Whereas No Mythologies to Follow is hackneyed and jagged, Forever Neverland reflects a cleaner, commercialized vision and a Los Angeles state of mind – even if MØ now wants to call her mother and get her ass out of West Hollywood. She and executive producer Stint craft textured instrumentals that are just harsh enough to perk the ear, pounding a flute over a tribal beat like a kid with a brand-spanking new plastic recorder on "Way Down" and pairing a squeaky sample with MØ's vocal crackles throughout "Red Wine," a pulsating tropical collaboration with Empress Of.

She creates powerhouse music without a powerhouse voice; her raspy pipes are often left exposed and tattered, only softened with vocoders and reverb on "Beautiful Wreck," a grooved mid-tempo highlight, and "Blur," a building dance moment. "I Want You" and "Imaginary Friend" are the record's double-underlined pop gems, bleeding overwhelming sexual and emotional exuberance over a new love. Their happiness may be matched only by "Sun in Our Eyes" and "Nostalgia," two essential jams for the end of the summer that are also the first in recent memory to reference nostalgia within a personal frame rather than a cultural one.

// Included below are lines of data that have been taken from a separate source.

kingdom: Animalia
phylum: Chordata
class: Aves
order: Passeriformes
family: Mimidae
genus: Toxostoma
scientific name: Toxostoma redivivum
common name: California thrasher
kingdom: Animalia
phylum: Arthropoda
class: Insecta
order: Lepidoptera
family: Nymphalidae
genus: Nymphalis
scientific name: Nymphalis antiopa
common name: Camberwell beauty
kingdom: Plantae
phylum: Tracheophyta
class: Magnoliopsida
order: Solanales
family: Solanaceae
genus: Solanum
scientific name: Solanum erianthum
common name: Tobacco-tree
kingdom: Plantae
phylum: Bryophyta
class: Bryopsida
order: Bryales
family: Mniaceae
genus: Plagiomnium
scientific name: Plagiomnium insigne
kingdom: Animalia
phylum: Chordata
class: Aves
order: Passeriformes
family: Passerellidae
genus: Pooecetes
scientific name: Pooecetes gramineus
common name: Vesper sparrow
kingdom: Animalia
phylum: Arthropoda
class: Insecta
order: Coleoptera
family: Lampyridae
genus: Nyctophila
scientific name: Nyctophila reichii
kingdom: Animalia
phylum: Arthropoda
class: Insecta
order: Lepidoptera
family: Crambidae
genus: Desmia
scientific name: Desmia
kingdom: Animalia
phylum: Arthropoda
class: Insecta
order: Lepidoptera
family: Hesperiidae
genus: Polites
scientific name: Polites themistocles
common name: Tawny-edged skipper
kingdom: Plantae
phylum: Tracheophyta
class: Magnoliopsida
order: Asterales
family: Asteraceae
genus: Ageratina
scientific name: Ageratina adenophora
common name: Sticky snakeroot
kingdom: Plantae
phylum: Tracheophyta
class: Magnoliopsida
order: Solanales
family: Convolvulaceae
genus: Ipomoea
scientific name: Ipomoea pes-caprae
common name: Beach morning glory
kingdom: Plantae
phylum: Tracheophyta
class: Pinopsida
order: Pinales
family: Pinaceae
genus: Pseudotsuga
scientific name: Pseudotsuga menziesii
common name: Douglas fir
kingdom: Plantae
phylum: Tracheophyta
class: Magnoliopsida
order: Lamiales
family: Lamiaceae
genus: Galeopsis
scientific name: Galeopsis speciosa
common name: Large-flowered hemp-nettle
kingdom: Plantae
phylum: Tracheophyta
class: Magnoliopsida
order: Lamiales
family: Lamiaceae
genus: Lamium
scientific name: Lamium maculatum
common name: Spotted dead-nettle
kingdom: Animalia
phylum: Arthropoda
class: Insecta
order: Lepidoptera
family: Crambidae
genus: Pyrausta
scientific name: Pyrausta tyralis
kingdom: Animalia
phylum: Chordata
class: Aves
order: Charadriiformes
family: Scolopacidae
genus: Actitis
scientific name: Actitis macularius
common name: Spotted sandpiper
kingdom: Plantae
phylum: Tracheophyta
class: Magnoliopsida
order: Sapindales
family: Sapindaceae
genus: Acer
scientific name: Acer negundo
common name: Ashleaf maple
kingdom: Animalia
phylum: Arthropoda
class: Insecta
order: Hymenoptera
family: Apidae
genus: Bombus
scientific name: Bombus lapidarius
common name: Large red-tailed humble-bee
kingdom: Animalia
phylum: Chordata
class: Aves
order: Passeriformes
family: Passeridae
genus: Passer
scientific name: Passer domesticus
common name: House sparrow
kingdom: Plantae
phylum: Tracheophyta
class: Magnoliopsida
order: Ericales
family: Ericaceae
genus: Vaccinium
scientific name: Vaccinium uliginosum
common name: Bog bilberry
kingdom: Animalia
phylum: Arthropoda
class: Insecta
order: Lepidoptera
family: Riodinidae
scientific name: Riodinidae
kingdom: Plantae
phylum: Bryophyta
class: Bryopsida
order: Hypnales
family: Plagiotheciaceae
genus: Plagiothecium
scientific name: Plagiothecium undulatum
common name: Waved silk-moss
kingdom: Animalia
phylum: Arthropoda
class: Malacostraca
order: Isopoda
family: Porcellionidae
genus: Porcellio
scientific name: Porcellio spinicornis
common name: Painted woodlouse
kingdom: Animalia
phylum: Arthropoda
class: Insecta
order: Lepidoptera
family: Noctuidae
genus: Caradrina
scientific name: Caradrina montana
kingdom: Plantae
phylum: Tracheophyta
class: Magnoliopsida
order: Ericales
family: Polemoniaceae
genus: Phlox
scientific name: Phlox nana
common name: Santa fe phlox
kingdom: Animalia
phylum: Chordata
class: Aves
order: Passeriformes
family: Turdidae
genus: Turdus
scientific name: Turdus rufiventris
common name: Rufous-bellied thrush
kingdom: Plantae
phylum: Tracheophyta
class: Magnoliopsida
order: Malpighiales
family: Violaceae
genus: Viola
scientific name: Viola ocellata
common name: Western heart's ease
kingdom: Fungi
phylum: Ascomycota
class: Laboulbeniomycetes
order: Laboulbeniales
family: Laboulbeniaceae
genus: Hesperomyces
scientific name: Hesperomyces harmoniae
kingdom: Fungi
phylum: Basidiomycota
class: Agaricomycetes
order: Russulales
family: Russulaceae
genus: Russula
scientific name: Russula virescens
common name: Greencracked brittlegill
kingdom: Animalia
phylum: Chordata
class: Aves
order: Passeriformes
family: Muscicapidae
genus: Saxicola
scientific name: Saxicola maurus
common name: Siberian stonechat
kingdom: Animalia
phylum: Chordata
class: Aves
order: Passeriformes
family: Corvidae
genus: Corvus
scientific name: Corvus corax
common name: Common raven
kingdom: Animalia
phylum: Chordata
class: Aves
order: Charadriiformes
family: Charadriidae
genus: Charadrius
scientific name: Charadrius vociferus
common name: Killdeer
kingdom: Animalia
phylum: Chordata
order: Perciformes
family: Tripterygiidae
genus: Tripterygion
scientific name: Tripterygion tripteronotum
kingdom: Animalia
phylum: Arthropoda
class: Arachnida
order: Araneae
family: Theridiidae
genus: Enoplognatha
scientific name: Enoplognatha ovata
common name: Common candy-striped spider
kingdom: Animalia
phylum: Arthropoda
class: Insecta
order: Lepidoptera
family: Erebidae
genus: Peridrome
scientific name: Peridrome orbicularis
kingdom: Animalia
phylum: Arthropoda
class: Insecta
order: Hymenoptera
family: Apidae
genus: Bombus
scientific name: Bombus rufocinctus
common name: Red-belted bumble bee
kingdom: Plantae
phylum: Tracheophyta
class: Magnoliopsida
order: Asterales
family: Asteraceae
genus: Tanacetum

There's plenty of escapism behind Forever Neverland, but rather than detachment from reality, it burrows inward. Navigating her late-20-something years, MØ clings to people and memories immediately close to her to drown out a world that is overwhelming turbulent. In doing so, she lights a match beneath her music and dances through her second record; it goes limp only when she delivers its two ballads, "Mercy" and "Trying to Be Good." She displays, and allows listeners to indulge in, a realistic escapism – one that allows us to entangle ourselves in vivid memories that cannot be tarnished, no matter how unforgiving adulthood becomes.

Forever Neverland is available now under Columbia Records.